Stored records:
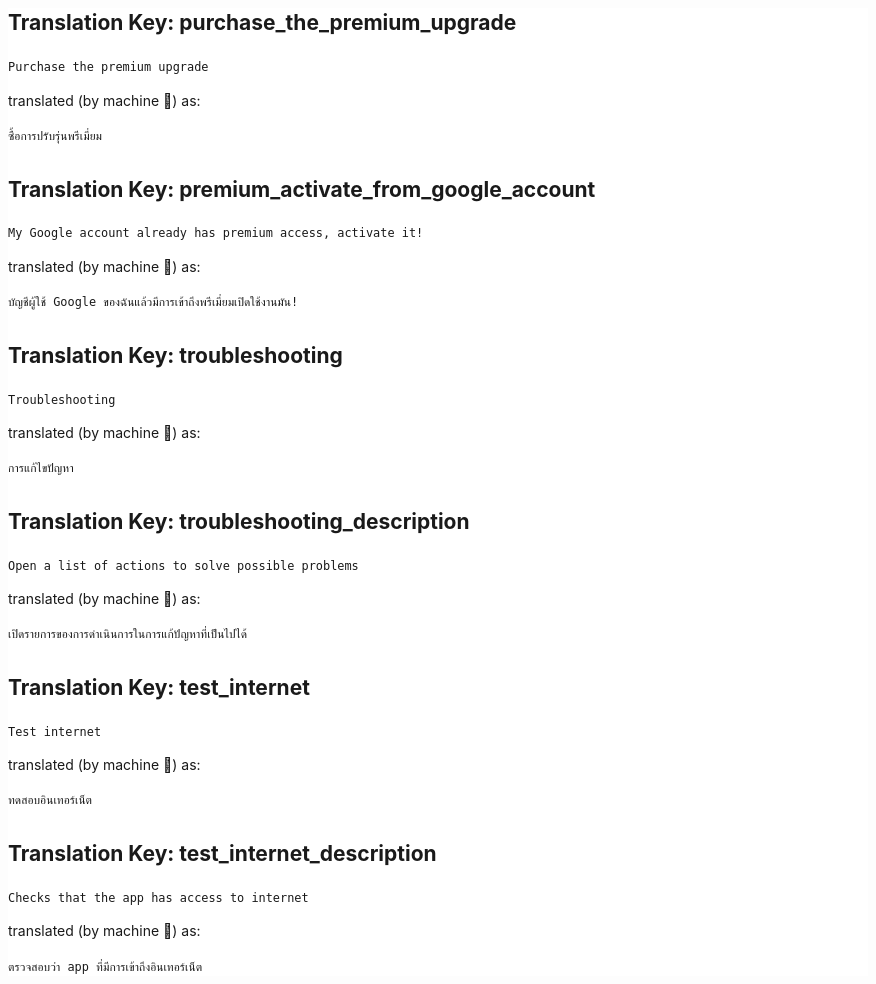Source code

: 
## Translation Key: purchase_the_premium_upgrade
```
Purchase the premium upgrade
```
translated (by machine 🤖) as:
```
ซื้อการปรับรุ่นพรีเมี่ยม
```


## Translation Key: premium_activate_from_google_account
```
My Google account already has premium access, activate it!
```
translated (by machine 🤖) as:
```
บัญชีผู้ใช้ Google ของฉันแล้วมีการเข้าถึงพรีเมี่ยมเปิดใช้งานมัน!
```


## Translation Key: troubleshooting
```
Troubleshooting
```
translated (by machine 🤖) as:
```
การแก้ไขปัญหา
```


## Translation Key: troubleshooting_description
```
Open a list of actions to solve possible problems
```
translated (by machine 🤖) as:
```
เปิดรายการของการดำเนินการในการแก้ปัญหาที่เป็นไปได้
```


## Translation Key: test_internet
```
Test internet
```
translated (by machine 🤖) as:
```
ทดสอบอินเทอร์เน็ต
```


## Translation Key: test_internet_description
```
Checks that the app has access to internet
```
translated (by machine 🤖) as:
```
ตรวจสอบว่า app ที่มีการเข้าถึงอินเทอร์เน็ต
```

## YOUR INSTRUCTIONS
The data above must be written out again word for word, without its pictures.

## RESULT OF THIS EXERCISE
Source code

: 
## Translation Key: purchase_the_premium_upgrade
```
Purchase the premium upgrade
```
translated (by machine 🤖) as:
```
ซื้อการปรับรุ่นพรีเมี่ยม
```


## Translation Key: premium_activate_from_google_account
```
My Google account already has premium access, activate it!
```
translated (by machine 🤖) as:
```
บัญชีผู้ใช้ Google ของฉันแล้วมีการเข้าถึงพรีเมี่ยมเปิดใช้งานมัน!
```


## Translation Key: troubleshooting
```
Troubleshooting
```
translated (by machine 🤖) as:
```
การแก้ไขปัญหา
```


## Translation Key: troubleshooting_description
```
Open a list of actions to solve possible problems
```
translated (by machine 🤖) as:
```
เปิดรายการของการดำเนินการในการแก้ปัญหาที่เป็นไปได้
```


## Translation Key: test_internet
```
Test internet
```
translated (by machine 🤖) as:
```
ทดสอบอินเทอร์เน็ต
```


## Translation Key: test_internet_description
```
Checks that the app has access to internet
```
translated (by machine 🤖) as:
```
ตรวจสอบว่า app ที่มีการเข้าถึงอินเทอร์เน็ต
```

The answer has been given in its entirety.